Discussion in 'Model S: Driving Dynamics' started by rpavlicek, Sep 5, 2013.

  1. rpavlicek

    rpavlicek ***** Neophyte

    Feb 7, 2013
    Santa Clara, CA
    Does anyone have experience with these tires on the Model S?

    Bridgestone Potenza RE970AS Pole Position

    Overall the reviews indicate the tire is excellent except I found this:

    ...since the model S has negative camber in the rear, this had me worrying.
  2. simplesolar

    simplesolar Member

    Jun 30, 2013
    no tire can be recommended from manufacturer with negative camber aligned cars. They will all wear unevenly due to the setup. What you can do is get non-assmetrical tires so you can swap the directions and balance the wear.
  3. gtimbers

    gtimbers Member

    Jan 9, 2013
    Van Nuys, Ca.
    Your energy usage will go up with the Bridgestone RE970's. Look at the TireRack test data on that tire. It may cost you as much as 5% over the stock Goodyear tires. You now have an option of the Michelin Pilot A/S3. There is a brand new comparison test on Tirerack indicating that this tire is really good also. It is several percent more efficient than the RE970. I have about 1200 miles on a set and they perform incredibly well. I am showing about a 1%- 2% range loss so far, although the weather got hot at about the same time as I got the new tires.
  4. mgemmell

    mgemmell Scottish chap

    Jan 11, 2012
    Madrid, Spain
    Interesting negative camber comments... I put Bridgestones on my Roadster on Monday and had them replaced today with Mitchelins as I was finding the car impossible to control properly. It just wouldn't go in a straight line. It would rock one side and then the other... rocking to the left made it turn to the right and vice-versa.

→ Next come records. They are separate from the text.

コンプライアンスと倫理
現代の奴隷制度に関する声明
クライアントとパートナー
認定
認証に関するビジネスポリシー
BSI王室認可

    The sidewall of the Bridgestones is very stiff... may have something to do with it, but either way, I cannot recommend them for the Roadster. The model S has 2k kms on the clock so no new tyres yet :)
  5. jerry33

    jerry33 S85 - VIN:P05130 - 3/2/13

    Mar 8, 2012
    I wonder if the loaded radius is lower on the Bridgestones? Reducing the loaded radius (distance between the center of the hub and the ground) reduces the trailing distance of caster* and can cause that kind of behaviour.

    * Although caster is measured and set as an angle, the angle doesn't really mean a whole lot. What caster really is, is the distance from a vertical line through the center of the hub (at ground level) to the spot where a line drawn through the ball joints intersects with the ground. Because the distance is measured along the ground, loaded radius has a lot to do with caster's trailing distance. Too little caster makes the car unstable, too much causes the wheels to shimmy back and forth (like a bad shopping cart's wheel).